Methods: Fifty consecutive patients with BCR and prostate specific antigen (PSA) levels ranging from ≥0.2 to ≤2.0 ng/mL without any prior salvage therapy were included from March to September 2018. All patients underwent FACBC and PSMA PET/CT scans within ≤15 days. PET/CT scans were each interpreted by 3 independent blinded expert readers not involved in study design and data acquisition. Region consensus interpretation (T,N,M1a,M1b,M1c) was generated based on majority rule in cases of reader disagreement (2 vs 1). PET/CT scans were considered as positive if any region was rated as positive. Detection rates per-patient and per-region served as primary study endpoint. Detection rates stratified by PSA, sensitivity and positive predictive value verified by histopathology and/or clinical and conventional imaging follow-up as reference standard, served as secondary endpoints.

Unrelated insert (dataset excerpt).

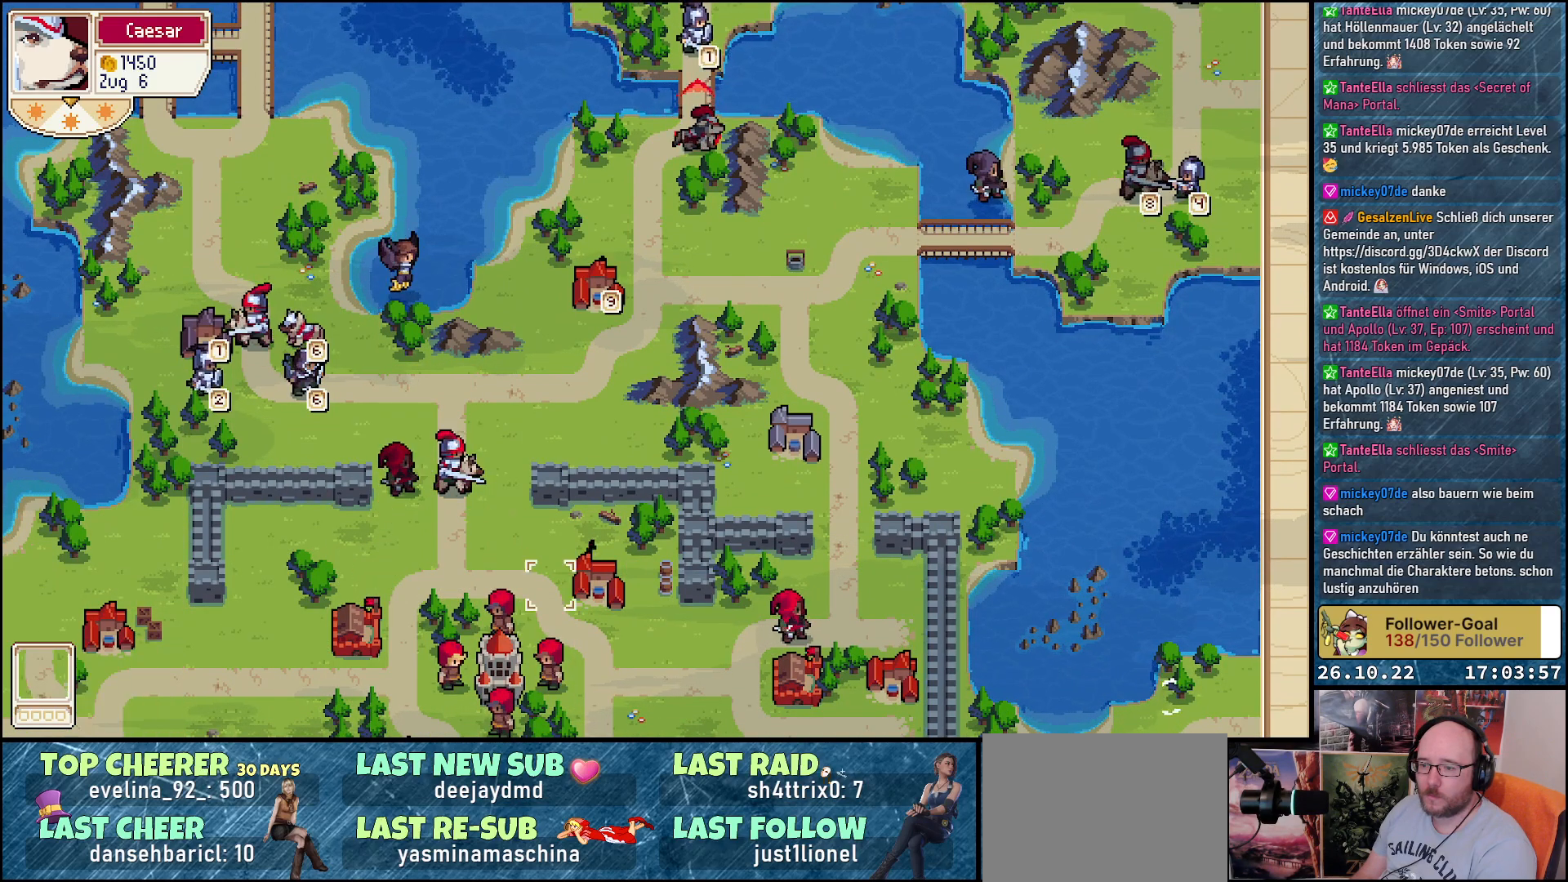
{"buttons": [], "events": [[50, "DPAD_RIGHT", "up"], [200, "DPAD_DOWN", "up"]]}
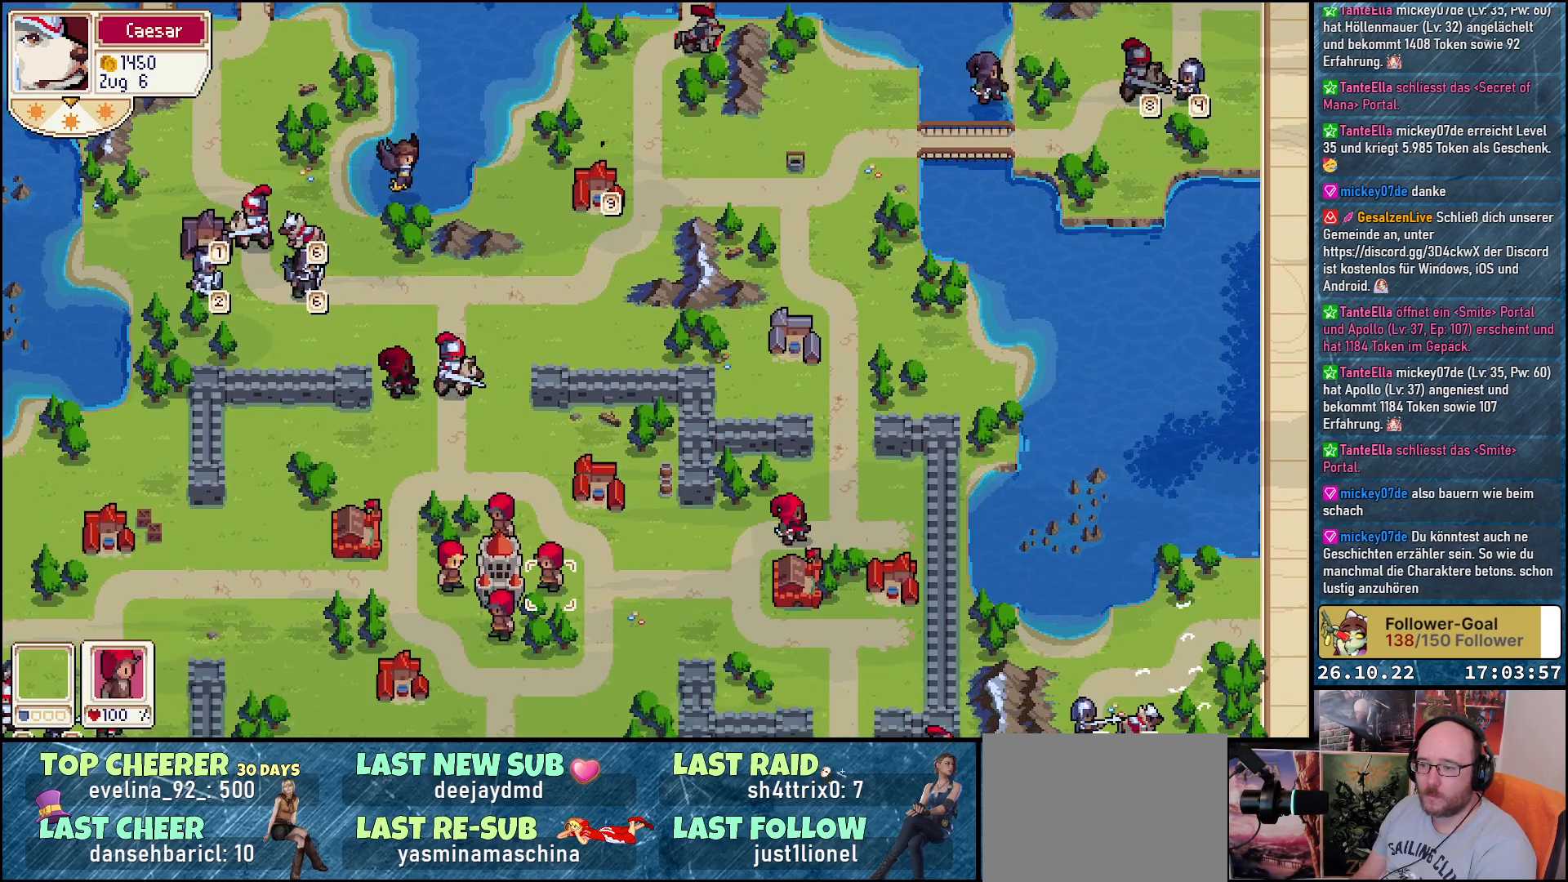
{"buttons": ["DPAD_RIGHT"], "events": [[50, "DPAD_UP", "down"], [250, "DPAD_UP", "up"], [283, "DPAD_RIGHT", "down"]]}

Results: Median time interval between the 2 scans was 6 days (range 1-15). Median PSA level at the time of imaging was 0.50 ng/ml (mean 0.63; range 0.2-2.0 ng/ml). The detection rates were significantly lower with FACBC than with PSMA PET/CT for the pelvic region (N) (8% vs 30%; p=0.003), for any extra-pelvic lesions (M) (0% vs 16%; p=0.008) and per-patient (26% vs 56%; p=0.003). Reader agreement for PSMA PET/CT image interpretations was significantly higher than for FACBC PET/CT (0.67 vs 0.20; p=0.015).
Conclusions: In patients with BCR and low serum PSA levels after RP, PSMA PET/CT has higher detection rates and better reader agreement than FACBC PET/CT. Therefore, PSMA PET/CT should be the imaging modality of choice in patients with early BCR.
Source of Funding: This is an investigator-initiated trial with institutional funding. Study is funded by the Ahmanson Translational Theranostics Division (UCLA).